[Source passage — start]

Corner sharpness does not always matter, but it sometimes does, including when photographing landscapes and architecture, and this lens covers those needs.

This lens does not exhibit focus shift, the plane of sharp focus moving forward or backward as the aperture is narrowed (residual spherical aberration or RSA). Many modern lenses automatically correct for focus shift, though focus breathing (more later) can create slight angle of view changes.

When used on a camera that utilizes its full image circle, a lens is expected to show peripheral shading at the widest aperture settings, and as mentioned, this lens has that. At 16mm, close to 3 stops of shading are noticeable at f/2.8, with closer to 2.5 stops showing at longer focal lengths.

Want less corner shading? Stopping down is the near-universal solution. At f/4, 16mm corners see about 2 stops of shading, with about 1.5 stops showing in the longer corners. Little change is seen at f/5.6, and just over 1 stop of shading remains in the f/11 corners.

APS-C format cameras using lenses projecting a full-frame-sized image circle avoid most vignetting problems. In this case, the about one-stop of corner shading showing at f/2.8 may be visible in select images, primarily those with a solid color (such as a blue sky) in the corners.

[Source passage — finish]
[Data section — start]

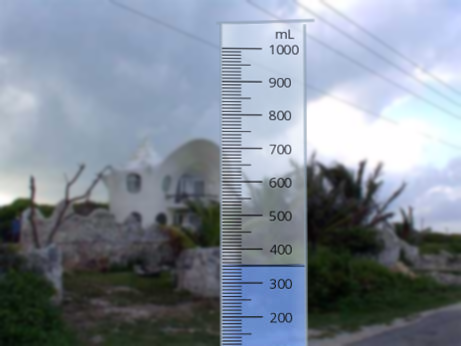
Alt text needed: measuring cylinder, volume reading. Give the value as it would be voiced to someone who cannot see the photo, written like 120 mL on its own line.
350 mL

[Data section — finish]

Work instruction
Resume the lens review from its last sentence, about APS-C cameras and visible corner shading, carrying the discussion forward in the same manner.

Written response
One-stop of shading is often considered the number of visibility, though subject details provide a widely varying amount of vignetting discernibility. Vignetting is correctable during post-processing, with increased noise in the brightened areas the penalty, or it can be embraced, using the effect to draw the viewer's eye to the center of the frame. Study the pattern shown in our vignetting test tool to determine how your images will be affected.

Lateral (or transverse) CA (Chromatic Aberration) refers to the unequal magnification of all colors in the spectrum. Lateral CA shows as color fringing along lines of strong contrast running tangential (meridional, right angles to radii), with the mid and especially the periphery of the image circle showing the most significant amount as this is where the most significant difference in the magnification of wavelengths typically exists.

With the right lens profile and software, lateral CA is often easily correctable (often in the camera) by radially shifting the colors to coincide. However, it is always better to avoid this aberration in the first place.

Color misalignment can be seen in the site's image quality tool, but let's also look at a set of worst-case examples. The images below are 100% crops from the extreme top left corner of Sony a1 frames showing diagonal black and white lines.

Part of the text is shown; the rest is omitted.